YOUR TASKS
A) In the passage about the Courage for Gord walk, what still stands at the site of the Cecilia Jeffrey Indian Residential School in Kenora? List every one.
B) Can you write the next part of the passage about the Courage for Gord walk, picking up right after its final sentence?

SOURCE PASSAGE
════════

But it wasn’t enough. The Courage for Gord group wanted to do more. They wanted to do something big, something symbolic, something meaningful. Something real, a “true act of reconciliation.”
And so next week, Ferreira will be joined by Stacey Barker, Terri Manko and Jason Lafave to walk Chanie’s last steps.
At the site of the Cecilia Jeffrey Indian Residential School in Kenora, a swing set, a monument and a building used by the former school still stand. “We’re going to start there. We’re going to go from Kenora up to Reddit, which is pretty much a highway walk, and then from Reddit to near Chanie’s final resting spot,” Ferreira says. “That’s the secret path.”
He anticipates there will be ceremonies along the way, including a blessing or smudging ceremony upon arrival in Kenora.
“In order to walk these regions in northern Ontario, we had to get approval of the grand chief of these respective territories. There’s quite a ceremonial-type process—as you enter the territory, there’s a blessing, a smudging-type process that they need to go through to allow us into these regions,” Ferreira explains. To secure the correct permissions, and to be respectful of the people who live there and called Chanie family, with the help of Mike Downie and Stuart Coxe—producer of the “Secret Path” film—Ferreira has worked with Grand Chief Alvin Fiddler of the Nishnawbe Aski Nation on the details of their trip. “Having that support in place has given us the ability to tap into the Wenjacks.”
For the Courage for Gord group, this is a gesture of reconciliation, respect, appreciation and hope. For the Wenjack family, “this is a healing process for them. It’s not for publicity. We’ve heard that directly from them, that’s why they’re excited about the walk,” Ferreira says.

════════

(Dataset records)

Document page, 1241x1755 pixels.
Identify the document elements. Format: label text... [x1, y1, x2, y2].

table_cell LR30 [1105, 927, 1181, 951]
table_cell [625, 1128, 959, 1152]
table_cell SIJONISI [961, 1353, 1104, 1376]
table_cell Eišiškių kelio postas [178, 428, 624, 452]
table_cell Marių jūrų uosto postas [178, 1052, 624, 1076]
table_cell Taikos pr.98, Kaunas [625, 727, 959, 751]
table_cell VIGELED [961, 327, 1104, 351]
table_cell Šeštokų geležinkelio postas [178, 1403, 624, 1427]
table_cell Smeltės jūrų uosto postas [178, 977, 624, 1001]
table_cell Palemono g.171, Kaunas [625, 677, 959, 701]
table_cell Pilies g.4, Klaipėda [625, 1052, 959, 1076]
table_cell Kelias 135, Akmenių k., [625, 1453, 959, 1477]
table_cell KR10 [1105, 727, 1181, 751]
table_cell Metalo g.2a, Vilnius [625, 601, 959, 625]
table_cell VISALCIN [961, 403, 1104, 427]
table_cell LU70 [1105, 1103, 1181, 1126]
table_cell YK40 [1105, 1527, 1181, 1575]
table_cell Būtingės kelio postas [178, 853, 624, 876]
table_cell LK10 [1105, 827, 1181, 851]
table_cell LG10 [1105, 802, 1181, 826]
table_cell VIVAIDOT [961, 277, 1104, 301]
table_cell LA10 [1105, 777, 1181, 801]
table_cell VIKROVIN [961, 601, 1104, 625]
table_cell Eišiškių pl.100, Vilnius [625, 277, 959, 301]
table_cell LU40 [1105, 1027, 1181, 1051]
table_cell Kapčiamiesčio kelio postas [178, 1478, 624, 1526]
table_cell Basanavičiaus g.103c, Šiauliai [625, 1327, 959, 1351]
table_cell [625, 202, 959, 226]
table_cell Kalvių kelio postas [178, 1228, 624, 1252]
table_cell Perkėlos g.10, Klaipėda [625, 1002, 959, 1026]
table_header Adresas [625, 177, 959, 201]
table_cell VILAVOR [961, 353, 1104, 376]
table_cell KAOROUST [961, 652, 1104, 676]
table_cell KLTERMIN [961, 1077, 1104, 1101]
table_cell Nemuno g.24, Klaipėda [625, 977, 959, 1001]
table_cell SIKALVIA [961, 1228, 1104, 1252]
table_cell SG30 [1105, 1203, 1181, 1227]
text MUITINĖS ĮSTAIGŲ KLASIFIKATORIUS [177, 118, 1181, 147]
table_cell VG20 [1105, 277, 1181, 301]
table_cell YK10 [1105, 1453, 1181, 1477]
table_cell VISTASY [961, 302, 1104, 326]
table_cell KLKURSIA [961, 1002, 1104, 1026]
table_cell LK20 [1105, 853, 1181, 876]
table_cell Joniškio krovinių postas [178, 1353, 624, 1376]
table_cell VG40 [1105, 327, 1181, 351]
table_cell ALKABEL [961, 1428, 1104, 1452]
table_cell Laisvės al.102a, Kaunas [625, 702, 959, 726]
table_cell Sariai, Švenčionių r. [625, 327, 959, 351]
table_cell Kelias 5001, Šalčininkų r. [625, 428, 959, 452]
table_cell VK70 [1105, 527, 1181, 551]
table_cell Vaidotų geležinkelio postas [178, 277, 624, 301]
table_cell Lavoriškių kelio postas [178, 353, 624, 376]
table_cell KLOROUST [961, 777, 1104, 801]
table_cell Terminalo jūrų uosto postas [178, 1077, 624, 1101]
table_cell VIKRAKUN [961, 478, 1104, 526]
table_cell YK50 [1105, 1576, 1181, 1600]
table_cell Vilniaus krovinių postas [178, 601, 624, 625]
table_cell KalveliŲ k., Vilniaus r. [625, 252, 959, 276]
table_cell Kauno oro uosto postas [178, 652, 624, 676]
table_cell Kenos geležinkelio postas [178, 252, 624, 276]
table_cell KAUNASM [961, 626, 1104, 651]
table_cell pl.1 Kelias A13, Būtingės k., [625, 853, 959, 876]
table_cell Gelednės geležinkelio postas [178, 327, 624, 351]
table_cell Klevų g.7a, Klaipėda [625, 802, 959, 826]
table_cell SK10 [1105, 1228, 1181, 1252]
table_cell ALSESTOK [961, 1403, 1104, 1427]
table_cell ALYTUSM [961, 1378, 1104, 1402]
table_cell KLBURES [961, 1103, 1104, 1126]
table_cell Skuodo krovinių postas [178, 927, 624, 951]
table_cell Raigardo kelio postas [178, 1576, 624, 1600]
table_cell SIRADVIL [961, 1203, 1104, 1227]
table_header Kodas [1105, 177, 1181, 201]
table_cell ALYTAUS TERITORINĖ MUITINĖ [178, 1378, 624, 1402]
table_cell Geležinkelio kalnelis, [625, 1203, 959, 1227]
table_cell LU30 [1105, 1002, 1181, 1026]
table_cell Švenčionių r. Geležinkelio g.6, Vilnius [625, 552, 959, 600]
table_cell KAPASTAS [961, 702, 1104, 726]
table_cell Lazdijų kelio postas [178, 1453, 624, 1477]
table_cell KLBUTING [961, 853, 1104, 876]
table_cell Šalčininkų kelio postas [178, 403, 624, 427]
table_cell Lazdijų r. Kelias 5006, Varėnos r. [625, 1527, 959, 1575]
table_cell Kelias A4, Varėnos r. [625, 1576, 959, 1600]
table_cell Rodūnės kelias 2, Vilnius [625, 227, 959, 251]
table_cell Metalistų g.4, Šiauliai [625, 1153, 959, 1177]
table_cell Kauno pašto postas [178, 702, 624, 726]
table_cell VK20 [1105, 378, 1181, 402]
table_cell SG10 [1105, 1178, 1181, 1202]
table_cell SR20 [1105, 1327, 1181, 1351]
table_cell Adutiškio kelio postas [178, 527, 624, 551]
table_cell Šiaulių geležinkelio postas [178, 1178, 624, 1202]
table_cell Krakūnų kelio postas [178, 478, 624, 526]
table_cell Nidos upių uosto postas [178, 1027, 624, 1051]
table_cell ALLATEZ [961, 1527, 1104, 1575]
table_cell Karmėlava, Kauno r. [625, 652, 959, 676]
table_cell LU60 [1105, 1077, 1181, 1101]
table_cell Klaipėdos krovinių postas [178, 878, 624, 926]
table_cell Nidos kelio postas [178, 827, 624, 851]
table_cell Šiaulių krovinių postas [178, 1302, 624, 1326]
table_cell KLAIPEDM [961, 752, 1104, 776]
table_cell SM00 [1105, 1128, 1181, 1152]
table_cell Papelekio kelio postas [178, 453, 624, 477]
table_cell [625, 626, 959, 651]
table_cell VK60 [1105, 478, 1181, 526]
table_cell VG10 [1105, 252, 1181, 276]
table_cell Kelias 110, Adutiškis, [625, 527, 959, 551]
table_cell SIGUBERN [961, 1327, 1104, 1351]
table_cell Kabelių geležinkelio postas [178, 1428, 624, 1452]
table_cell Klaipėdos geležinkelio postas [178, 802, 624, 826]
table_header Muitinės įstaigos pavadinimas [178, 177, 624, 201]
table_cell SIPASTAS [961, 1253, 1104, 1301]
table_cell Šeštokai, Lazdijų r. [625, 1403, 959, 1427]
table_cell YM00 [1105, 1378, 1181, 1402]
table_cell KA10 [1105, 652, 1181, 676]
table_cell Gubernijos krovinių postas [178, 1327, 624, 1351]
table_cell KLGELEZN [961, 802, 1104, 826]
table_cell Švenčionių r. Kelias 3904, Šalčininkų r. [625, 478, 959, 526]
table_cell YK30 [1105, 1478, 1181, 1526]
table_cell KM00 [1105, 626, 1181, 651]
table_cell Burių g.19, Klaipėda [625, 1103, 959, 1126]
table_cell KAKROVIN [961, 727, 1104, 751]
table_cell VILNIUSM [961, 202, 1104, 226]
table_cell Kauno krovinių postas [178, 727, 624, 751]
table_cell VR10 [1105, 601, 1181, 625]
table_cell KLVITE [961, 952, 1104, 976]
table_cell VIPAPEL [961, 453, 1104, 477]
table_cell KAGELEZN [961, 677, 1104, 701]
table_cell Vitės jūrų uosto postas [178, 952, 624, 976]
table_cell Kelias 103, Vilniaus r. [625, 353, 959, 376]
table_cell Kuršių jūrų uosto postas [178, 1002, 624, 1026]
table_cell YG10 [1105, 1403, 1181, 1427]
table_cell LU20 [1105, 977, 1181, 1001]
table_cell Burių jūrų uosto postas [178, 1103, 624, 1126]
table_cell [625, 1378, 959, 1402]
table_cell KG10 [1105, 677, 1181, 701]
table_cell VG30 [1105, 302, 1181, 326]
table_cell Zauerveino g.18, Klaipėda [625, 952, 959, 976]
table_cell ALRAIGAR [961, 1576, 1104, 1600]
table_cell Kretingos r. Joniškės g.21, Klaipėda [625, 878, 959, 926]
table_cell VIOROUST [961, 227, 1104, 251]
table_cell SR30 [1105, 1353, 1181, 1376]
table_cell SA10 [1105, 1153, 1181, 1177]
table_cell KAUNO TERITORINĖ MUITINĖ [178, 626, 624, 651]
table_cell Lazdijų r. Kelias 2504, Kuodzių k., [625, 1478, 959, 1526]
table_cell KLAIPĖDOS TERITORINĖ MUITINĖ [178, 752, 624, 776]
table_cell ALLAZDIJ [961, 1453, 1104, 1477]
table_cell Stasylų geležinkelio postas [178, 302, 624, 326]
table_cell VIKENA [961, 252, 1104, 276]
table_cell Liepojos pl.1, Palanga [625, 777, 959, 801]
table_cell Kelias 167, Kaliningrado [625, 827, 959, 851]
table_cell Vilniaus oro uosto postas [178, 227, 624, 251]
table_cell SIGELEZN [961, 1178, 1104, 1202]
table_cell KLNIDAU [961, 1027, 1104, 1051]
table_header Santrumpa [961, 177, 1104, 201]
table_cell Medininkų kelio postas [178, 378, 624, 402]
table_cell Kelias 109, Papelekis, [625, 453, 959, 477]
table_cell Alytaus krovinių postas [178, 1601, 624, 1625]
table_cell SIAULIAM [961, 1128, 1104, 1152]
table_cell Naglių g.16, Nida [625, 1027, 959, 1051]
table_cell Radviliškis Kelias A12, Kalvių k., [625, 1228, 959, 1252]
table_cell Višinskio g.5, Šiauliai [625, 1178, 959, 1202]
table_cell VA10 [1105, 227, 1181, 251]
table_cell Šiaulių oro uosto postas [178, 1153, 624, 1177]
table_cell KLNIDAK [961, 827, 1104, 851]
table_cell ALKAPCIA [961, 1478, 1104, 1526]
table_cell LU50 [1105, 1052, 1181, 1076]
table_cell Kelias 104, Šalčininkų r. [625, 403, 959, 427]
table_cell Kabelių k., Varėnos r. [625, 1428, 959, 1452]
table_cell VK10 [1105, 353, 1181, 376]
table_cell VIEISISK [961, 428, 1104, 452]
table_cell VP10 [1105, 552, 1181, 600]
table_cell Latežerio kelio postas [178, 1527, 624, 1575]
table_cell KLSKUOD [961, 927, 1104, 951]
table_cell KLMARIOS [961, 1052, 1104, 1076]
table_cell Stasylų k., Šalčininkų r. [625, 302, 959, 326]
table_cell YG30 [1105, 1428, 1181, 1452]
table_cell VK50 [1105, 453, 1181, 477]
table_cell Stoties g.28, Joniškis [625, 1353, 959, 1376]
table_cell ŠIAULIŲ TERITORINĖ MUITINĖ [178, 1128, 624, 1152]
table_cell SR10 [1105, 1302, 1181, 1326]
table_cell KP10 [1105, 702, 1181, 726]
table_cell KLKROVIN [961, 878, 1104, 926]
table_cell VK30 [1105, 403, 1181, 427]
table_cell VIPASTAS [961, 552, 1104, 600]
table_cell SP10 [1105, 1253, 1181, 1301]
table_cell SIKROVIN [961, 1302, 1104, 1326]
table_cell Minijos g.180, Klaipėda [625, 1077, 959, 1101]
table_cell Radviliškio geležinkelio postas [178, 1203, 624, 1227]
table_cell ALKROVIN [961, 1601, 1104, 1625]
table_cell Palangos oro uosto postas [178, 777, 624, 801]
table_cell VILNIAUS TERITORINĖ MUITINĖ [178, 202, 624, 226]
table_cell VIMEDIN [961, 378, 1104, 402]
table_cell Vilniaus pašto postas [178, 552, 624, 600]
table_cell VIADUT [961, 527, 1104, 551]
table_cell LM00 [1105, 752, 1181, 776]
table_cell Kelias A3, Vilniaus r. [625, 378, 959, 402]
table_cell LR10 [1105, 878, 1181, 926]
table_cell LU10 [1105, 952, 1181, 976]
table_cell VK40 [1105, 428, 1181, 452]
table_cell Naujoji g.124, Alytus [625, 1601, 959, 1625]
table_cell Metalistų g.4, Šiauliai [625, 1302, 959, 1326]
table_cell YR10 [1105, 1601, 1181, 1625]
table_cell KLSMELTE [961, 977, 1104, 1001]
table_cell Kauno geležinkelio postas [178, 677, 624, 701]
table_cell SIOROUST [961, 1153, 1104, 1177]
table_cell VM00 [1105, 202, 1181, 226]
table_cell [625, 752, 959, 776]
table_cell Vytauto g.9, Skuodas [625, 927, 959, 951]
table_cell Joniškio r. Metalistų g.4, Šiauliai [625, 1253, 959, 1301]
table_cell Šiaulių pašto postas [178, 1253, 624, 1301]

════════

ANSWERS BY TASK
A)
- a swing set
- a monument
- a building used by the former school

B)
The whole walk will take the better part of two days, from Kenora to Reddit to “Chanie’s spot on the railway.” It’s a six-hour walk to Reddit and another two-to-three hours to reach that spot, where the group, possibly joined by members of the Wenjack family and maybe some of the residential school survivors, will leave a marker. “We’re getting some guidance from the Wenjacks on what they’d like to see and how they’d like us to do it,” says Ferreira, underscoring the somber and sobering walk of a scared 12-year-old boy who met his fate trying to walk the 600km back home, in a windbreaker, not realizing the length of his journey.
The original thought was to do a full 600km walk, but given the time of year, that will have to wait. It is the intention and hope of the Courage for Gord group to make the walk an annual event, but maybe as a 600km relay, as it would take an estimated 115 hours to complete the journey.
And of course, for fans inspired by the journey, donations can be made to the Gord Downie & Chanie Wenjack Fund which, as with the National Centre for Truth and Reconciliation and the Sunnybrook Centre, has endorsed the group’s effort and established a relationship. The Gord Downie & Chanie Wenjack fund has an overall fundraising goal of $100 million, as stated by Downie when it was launched, and Ferreira is hoping their contribution will be “impactful.”
Those interested in keeping track of the #WalkforWenjack can do so in all the usual outlets: There’s a dedicated Facebook page, on which they’ll be streaming video when possible; a Twitter acount and Instagram handle. Donations will also be accepted through the Courage for Gord website, with a special landing page for the walk.
As for whether the Downie family knows of these efforts?
There’s a quote from Mike Downie on the organization’s website: “Love you guys! An army of virtuous believers spreading the seeds of reconciliation and national progress—with excellent taste in music.”
That’s the underlying beauty of this endeavor: It started as a group of fans trying to figure out a way to support a singer and a band that’s meant so much to them. There’s an evolution here, touched by heartache and tragedy and ugly truths from past sins, but it’s an effort to make good and do good in the world, to create something meaningful and positive out of something so layered in darkness.